Could Amarin Return From The Dead? Print E-mail
By Brian Wilson - Lead Contributor   
Wednesday, 02 July 2014 04:11

After Amarin (AMRN) failed to gain FDA approval for a sNDA that would’ve allowed its triglyceride-lowering omega-3 drug Vascepa to be marketed to patients with “high” TG levels (200-500 mg/dL), the market pretty much left the stock for dead after it dropped to 52-week lows of $1.28 per share.

This was not surprising after an advisory committee voted 9 to 2 against approval for Vascepa in the ANCHOR indication back in October 2013 – after all, this was the event that sent AMRN from the $5-6 range to $2 per share.

 

But despite its failure to obtain the coveted ANCHOR indication, Vascepa has been doing okay in the MARINE indication (hypertriglyceridemia with patients >500 mg/dL). Sales are nearly 500% higher in Q1 2014 vs Q1 2013 – which is decent growth for a drug only 1 year after launch.

While this isn’t meeting Wall Street’s original expectations for the drug, it is not bad in proportion to Amarin’s current $294 M enterprise valuation. Vascepa is an FDA approved asset, and does still have the potential to become a cardiovascular risk drug after additional testing. This would open the door to tens of millions of new patients that should be relatively easy to find. Vascepa could also improve its profile in terms of reimbursement, which seems to be interfering heavily with the drug’s progress.

We also think that Amarin could also be an attractive merger or acquisition target at its current price. Not only is Vascepa cheap and still superior to Lovaza, but the company’s residency in Ireland could also add extrinsic value for American companies who are looking to reduce corporate income taxes by parking their revenues abroad.

But despite its potential undervaluation, It’s hard to recommend Amarin to investors now given the company’s weak financials. Vascepa, which we expect to generate ~$60 M in income for Amarin this year, will not be able to pull the combined weight of Amarin’s $40-50 M annual R&D budget and $60-70 M SG&A budget. The company is still losing money quite rapidly (even a year after launch), and we expect the company to dilute the stock to fund operations throughout the next 2 years if needed. Note that Amarin is authorized to dilute shares infinitely, and will not hesitate to save itself from financial collapse.

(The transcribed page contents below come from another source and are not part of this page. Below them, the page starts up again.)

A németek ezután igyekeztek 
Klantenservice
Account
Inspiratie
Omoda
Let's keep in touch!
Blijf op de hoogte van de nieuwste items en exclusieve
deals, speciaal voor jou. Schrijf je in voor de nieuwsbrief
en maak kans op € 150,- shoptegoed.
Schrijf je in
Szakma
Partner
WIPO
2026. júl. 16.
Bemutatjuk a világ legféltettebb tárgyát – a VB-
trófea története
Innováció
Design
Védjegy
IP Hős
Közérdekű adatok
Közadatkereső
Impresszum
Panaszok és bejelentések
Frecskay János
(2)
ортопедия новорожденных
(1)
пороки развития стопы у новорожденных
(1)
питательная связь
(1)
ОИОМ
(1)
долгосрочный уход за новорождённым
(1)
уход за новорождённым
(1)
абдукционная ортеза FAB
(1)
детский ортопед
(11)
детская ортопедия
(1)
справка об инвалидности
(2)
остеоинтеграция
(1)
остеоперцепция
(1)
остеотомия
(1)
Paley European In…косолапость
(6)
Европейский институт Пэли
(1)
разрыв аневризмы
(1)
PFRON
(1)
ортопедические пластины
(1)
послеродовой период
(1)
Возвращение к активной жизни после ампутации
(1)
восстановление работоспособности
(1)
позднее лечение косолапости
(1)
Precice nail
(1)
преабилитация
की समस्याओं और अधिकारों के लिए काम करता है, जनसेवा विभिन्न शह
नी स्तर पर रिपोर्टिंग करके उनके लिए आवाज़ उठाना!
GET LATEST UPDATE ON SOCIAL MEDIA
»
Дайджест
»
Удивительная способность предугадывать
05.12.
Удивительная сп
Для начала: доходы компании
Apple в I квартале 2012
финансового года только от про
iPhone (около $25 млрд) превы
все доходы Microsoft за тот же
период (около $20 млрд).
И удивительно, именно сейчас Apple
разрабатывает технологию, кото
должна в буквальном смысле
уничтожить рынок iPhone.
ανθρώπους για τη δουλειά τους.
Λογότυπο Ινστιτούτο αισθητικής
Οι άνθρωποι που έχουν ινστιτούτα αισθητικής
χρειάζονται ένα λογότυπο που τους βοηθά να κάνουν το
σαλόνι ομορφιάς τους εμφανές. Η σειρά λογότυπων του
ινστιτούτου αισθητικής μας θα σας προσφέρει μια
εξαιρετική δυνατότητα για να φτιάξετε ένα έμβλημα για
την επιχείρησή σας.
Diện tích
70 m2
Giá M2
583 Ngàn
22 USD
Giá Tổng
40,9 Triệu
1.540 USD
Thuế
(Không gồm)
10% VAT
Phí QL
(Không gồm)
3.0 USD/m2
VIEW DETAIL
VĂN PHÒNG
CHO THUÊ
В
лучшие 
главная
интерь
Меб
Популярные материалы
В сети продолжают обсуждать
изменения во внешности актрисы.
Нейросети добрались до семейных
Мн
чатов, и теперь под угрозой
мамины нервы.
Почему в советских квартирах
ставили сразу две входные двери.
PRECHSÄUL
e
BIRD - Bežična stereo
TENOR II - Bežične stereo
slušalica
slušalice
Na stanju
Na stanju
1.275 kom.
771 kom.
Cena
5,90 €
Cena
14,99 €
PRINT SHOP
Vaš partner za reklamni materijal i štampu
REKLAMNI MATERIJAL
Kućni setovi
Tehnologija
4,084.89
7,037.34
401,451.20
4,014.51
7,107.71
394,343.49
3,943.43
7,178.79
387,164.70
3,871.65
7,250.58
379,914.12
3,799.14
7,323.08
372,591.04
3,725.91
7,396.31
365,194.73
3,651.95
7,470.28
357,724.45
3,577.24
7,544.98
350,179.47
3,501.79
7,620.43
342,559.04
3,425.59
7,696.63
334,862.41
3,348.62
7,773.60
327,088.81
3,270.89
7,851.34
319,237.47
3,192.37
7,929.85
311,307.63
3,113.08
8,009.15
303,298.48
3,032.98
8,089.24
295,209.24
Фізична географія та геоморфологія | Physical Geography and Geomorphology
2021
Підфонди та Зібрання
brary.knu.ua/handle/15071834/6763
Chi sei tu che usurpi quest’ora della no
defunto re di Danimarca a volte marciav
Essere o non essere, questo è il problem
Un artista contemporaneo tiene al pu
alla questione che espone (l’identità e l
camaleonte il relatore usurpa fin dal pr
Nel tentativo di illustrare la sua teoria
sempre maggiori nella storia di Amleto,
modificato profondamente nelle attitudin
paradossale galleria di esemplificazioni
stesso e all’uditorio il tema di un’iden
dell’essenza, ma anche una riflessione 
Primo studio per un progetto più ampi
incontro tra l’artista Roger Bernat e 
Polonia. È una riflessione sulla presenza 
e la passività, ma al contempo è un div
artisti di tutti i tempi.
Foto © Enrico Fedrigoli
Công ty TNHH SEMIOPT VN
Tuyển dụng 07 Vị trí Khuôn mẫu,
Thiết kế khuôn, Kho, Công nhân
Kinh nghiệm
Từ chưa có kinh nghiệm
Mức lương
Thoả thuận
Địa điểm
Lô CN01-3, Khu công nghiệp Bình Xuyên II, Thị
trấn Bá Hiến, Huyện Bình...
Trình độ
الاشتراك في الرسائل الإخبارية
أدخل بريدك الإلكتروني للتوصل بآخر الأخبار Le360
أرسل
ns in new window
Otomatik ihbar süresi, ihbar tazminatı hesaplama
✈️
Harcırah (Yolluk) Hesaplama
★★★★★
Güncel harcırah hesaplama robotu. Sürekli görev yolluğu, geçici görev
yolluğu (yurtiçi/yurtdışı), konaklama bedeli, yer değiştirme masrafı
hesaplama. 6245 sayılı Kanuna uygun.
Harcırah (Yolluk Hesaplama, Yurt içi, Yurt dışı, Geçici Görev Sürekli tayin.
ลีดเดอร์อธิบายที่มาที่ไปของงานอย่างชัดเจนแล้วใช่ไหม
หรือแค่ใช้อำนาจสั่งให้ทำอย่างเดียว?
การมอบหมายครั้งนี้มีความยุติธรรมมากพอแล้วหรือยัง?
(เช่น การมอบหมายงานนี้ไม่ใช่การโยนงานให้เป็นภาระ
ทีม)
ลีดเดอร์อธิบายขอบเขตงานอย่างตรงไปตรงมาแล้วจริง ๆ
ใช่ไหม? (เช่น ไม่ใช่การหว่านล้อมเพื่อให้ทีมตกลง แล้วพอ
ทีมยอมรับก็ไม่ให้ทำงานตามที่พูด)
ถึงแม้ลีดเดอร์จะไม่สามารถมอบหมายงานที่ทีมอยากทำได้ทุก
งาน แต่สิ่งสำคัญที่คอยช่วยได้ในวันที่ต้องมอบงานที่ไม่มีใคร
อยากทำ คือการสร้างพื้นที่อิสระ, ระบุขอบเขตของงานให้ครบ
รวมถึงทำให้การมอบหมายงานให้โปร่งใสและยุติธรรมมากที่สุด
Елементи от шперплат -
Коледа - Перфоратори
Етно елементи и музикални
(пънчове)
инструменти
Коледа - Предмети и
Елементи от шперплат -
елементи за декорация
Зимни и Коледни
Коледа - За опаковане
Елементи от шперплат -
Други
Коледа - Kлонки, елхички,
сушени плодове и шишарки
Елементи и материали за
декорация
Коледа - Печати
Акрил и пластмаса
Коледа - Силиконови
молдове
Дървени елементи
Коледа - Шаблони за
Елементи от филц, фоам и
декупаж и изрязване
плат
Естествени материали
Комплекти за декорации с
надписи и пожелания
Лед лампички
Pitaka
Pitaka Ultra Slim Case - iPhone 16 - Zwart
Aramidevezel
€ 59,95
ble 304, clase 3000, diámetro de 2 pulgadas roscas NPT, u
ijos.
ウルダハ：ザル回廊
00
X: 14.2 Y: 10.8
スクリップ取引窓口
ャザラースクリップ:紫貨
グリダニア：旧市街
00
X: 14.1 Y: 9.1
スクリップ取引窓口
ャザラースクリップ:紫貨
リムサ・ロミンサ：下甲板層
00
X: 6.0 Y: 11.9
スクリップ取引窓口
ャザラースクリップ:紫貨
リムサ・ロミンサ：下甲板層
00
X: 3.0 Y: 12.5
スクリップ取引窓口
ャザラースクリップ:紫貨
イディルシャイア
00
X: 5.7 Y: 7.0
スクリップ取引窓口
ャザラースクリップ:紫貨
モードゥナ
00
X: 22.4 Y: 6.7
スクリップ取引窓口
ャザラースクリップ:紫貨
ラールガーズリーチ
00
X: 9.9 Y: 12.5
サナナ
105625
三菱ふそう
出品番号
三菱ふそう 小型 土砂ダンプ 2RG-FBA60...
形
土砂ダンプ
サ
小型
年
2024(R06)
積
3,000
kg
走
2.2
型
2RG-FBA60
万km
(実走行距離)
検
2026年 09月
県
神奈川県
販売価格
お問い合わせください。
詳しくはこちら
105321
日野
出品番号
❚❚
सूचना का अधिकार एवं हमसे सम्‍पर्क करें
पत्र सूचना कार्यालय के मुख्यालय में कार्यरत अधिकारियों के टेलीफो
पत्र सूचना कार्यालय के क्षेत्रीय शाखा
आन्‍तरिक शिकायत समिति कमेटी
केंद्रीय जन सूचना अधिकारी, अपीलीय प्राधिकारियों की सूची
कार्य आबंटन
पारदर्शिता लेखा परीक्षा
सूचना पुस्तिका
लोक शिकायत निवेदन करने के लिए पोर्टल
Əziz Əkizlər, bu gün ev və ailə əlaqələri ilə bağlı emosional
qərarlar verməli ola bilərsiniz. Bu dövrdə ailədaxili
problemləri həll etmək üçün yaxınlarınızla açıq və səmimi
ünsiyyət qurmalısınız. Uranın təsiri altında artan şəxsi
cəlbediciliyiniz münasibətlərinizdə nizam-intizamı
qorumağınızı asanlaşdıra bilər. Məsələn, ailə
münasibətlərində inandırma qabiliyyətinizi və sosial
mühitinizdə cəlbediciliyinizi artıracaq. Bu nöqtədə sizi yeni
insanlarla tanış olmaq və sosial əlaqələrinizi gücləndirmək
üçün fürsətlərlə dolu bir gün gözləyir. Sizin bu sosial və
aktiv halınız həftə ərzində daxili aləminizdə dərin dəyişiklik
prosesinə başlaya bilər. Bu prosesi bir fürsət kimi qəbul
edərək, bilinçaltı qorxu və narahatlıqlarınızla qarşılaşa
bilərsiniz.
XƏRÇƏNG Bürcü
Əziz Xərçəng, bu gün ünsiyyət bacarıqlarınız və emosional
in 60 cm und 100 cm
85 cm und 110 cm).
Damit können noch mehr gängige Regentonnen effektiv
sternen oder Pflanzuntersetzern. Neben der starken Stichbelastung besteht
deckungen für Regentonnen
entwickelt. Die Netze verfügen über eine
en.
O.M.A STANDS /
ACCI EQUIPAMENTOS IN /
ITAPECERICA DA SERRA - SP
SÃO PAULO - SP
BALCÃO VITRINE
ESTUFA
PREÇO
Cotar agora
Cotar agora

Having said this, it does seem that stock is starting to wake up a bit as progress continues in the REDUCE-IT trial, and we think a return to $3 per share is plausible this year based on renewed speculation. The REDUCE-IT trial, which will gauge Vascepa’s ability to become a drug for cardiovascular risk, really is central to the long-term success or failure of Amarin. And with the recent launch of a generic version of Lovaza, Amarin will be pressured to further reduce prices on its only product.

Lastly, note that investors will have a long wait to see the final results of REDUCE-IT, as it is scheduled to be completed as late as November 2016.